La lune s’était levée et l’aurore colorait décidément l’est.

Jules Laroche regarda de nouveau aux quatre coins de l’horizon et vit une maison au loin.

D’un signe de tête, il montra la maison à Café, puis :

— Hop ! En avant ! commanda-t-il.

L’animal mordit les liens de son maître, mais cette fois aux jambes, et le traîna.

Le trajet fut long ; mais personne ne les dérangea. Les bandits n’avaient sans doute pas encore constaté sa disparition.

Tout le monde dormait dans cette maison de cultivateurs.

— Jappe, jappe, Café, pour les éveiller, dit le détective.

Le chien se mit à aboyer. Ses aboiements sans réponse se changèrent en hurlements.

Cinq minutes se passèrent.

Mais les cris du chien ne se passèrent pas.

Un vieillard en bonnet de nuit apparut enfin à une fenêtre :

— Veux-tu te taire, animal ! s’écria-t-il. Tu vas réveiller la maisonnée.

Jules dit alors au vieux :

— Voulez-vous être assez bon de venir me couper ces liens-là, monsieur, demanda-t-il. J’ai été attaqué par des chenapans qui m’ont mis dans cet état.

— Des voleurs ! il y a des voleurs par ici, gémit le vieux, constatant que Jules était ligoté. Mon Dieu ! Mon Dieu ! Que le monde est donc méchant de nos jours ! Attendez, mon pauvre monsieur, je cours vous délivrer.

Le vieillard disparut. Puis la porte extérieure s’ouvrit.

Quelques instants plus tard, le détective voyait ses liens coupés.

Il se releva et étira longuement ses membres meurtris.

Puis il appela :

— Café !

Mais Café n’était nulle part.

Le vieillard le pressait de questions.

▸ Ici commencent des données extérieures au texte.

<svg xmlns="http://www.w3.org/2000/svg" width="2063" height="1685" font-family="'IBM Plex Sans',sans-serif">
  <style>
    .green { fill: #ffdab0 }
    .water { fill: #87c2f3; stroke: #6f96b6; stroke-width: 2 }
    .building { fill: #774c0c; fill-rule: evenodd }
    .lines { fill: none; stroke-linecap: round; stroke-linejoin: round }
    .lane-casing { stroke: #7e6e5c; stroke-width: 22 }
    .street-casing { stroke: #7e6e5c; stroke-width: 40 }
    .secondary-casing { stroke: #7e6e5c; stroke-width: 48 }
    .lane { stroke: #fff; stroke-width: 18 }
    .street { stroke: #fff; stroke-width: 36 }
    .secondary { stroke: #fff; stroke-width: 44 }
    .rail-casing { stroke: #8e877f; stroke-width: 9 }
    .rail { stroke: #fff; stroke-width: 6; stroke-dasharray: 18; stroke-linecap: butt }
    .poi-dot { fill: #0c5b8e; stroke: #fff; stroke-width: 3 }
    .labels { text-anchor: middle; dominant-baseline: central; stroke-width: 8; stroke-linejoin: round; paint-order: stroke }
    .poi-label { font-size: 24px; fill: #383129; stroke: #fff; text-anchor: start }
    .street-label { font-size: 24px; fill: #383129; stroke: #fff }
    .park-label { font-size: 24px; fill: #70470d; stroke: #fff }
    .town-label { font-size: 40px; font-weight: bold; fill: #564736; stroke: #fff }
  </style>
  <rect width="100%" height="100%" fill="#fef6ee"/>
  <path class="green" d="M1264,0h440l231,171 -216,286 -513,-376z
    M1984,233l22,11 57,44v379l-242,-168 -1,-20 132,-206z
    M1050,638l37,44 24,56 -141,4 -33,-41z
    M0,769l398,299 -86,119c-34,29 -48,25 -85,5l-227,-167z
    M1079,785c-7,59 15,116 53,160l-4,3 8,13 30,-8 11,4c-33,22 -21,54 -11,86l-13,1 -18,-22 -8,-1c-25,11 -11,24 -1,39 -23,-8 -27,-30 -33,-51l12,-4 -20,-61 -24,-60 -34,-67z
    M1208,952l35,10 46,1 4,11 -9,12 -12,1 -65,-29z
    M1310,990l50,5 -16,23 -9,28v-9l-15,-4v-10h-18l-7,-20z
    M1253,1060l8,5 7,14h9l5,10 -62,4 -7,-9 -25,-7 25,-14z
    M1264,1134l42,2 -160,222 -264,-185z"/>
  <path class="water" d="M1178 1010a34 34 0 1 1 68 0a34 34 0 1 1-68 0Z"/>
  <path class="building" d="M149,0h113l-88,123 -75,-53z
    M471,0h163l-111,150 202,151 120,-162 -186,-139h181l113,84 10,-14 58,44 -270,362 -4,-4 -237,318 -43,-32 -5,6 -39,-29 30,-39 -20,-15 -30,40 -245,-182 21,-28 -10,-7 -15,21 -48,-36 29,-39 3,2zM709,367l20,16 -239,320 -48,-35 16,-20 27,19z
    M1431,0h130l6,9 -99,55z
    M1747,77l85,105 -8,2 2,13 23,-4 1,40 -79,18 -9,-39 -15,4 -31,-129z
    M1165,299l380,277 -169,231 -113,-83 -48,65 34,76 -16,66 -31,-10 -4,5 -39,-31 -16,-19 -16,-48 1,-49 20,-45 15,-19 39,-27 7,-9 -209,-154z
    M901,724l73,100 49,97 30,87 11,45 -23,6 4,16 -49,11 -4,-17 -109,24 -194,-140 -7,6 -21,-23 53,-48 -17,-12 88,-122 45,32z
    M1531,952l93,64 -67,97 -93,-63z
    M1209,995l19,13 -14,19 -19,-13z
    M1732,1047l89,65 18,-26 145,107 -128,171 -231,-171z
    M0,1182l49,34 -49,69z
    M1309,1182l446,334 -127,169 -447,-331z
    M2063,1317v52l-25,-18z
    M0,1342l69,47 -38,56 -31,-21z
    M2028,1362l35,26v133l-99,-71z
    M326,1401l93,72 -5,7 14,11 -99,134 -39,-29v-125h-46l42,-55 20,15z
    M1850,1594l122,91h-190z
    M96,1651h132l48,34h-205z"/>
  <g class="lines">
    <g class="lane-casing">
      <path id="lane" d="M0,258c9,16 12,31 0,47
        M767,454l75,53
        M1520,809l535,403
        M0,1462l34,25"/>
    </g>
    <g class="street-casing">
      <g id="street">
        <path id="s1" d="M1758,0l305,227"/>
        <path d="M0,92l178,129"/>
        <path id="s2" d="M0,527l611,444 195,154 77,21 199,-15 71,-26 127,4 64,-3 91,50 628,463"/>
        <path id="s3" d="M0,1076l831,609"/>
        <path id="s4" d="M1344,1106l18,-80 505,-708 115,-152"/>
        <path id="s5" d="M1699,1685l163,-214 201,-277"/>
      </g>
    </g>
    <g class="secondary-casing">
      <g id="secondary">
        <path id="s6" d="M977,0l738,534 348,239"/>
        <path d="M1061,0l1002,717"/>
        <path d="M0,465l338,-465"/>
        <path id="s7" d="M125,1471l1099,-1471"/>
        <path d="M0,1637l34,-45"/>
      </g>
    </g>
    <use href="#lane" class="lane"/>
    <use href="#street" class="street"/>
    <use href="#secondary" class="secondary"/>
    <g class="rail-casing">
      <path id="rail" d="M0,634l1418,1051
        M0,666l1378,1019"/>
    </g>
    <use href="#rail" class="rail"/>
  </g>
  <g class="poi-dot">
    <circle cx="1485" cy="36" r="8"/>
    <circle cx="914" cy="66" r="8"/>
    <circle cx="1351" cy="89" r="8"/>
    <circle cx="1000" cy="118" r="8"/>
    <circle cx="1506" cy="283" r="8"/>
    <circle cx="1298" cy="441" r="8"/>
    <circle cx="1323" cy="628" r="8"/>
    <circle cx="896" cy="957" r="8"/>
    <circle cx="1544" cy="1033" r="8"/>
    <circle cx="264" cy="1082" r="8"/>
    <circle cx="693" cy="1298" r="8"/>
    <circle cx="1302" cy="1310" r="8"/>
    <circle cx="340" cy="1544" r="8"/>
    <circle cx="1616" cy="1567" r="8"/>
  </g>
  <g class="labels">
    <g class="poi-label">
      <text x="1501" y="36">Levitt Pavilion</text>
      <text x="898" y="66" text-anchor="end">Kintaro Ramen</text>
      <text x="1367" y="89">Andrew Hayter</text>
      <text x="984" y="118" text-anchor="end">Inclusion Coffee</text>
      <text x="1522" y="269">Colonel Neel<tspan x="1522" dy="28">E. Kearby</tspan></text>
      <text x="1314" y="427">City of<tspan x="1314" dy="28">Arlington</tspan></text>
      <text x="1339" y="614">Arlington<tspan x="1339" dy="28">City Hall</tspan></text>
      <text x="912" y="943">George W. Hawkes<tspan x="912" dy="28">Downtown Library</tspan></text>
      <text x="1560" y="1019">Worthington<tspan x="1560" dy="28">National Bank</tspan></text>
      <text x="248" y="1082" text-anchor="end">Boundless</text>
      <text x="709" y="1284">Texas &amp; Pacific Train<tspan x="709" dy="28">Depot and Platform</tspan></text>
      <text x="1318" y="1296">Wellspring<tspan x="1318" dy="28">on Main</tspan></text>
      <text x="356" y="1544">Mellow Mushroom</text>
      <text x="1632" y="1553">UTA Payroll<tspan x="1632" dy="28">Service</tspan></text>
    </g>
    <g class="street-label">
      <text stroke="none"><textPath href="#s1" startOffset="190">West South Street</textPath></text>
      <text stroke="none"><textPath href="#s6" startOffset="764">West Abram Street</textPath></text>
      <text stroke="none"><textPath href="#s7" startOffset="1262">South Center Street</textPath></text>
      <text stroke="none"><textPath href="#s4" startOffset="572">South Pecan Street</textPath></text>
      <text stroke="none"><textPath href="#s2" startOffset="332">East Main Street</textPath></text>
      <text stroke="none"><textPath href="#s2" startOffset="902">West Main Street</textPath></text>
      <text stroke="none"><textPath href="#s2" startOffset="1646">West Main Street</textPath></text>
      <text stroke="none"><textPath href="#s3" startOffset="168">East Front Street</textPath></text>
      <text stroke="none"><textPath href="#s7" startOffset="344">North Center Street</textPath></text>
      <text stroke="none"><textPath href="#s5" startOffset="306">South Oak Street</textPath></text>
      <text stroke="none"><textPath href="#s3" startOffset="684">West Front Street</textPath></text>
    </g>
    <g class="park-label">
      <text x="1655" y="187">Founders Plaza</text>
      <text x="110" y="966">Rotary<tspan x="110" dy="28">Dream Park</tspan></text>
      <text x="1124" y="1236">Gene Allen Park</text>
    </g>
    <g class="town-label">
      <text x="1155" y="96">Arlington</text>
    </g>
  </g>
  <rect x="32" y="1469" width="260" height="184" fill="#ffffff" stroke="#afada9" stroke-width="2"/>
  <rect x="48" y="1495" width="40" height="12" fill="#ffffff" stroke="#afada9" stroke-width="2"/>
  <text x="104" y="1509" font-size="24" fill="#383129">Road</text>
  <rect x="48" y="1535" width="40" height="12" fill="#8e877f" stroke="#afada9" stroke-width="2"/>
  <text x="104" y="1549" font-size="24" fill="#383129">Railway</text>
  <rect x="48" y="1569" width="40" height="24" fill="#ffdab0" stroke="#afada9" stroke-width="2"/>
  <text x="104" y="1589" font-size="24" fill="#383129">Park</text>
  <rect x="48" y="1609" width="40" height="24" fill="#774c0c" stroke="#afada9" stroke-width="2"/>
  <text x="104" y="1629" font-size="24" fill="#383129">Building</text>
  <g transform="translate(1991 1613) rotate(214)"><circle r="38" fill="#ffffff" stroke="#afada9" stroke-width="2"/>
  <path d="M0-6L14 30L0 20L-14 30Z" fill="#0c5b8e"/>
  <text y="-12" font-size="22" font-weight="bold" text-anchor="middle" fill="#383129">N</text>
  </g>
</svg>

Il lui expliqua ce qui venait de se passer. Le vieux ne cessait de lever les bras au ciel et de dire :

— Mon Dieu ! Mon Dieu ! La fin du monde est proche !

Il parlait comme le père Latulippe !

Café avait réussi à éveiller toute la maisonnée.

Dix ou douze personnes : hommes, femmes et enfants étaient maintenant groupés autour du détective qu’ils accablaient de questions.

Soudain Café fendit cette foule et vint déposer aux pieds de son maître un des sacs de la caverne. Le détective voulut lui faire une caresse de remerciement. Mais déjà le chien fuyait de nouveau.

Quelques minutes après, il revint tenant dans sa gueule le deuxième sac. Puis ce fut au tour du troisième.

— Bon Café ! dit Jules, se penchant sur lui, tu es le meilleur chien du monde.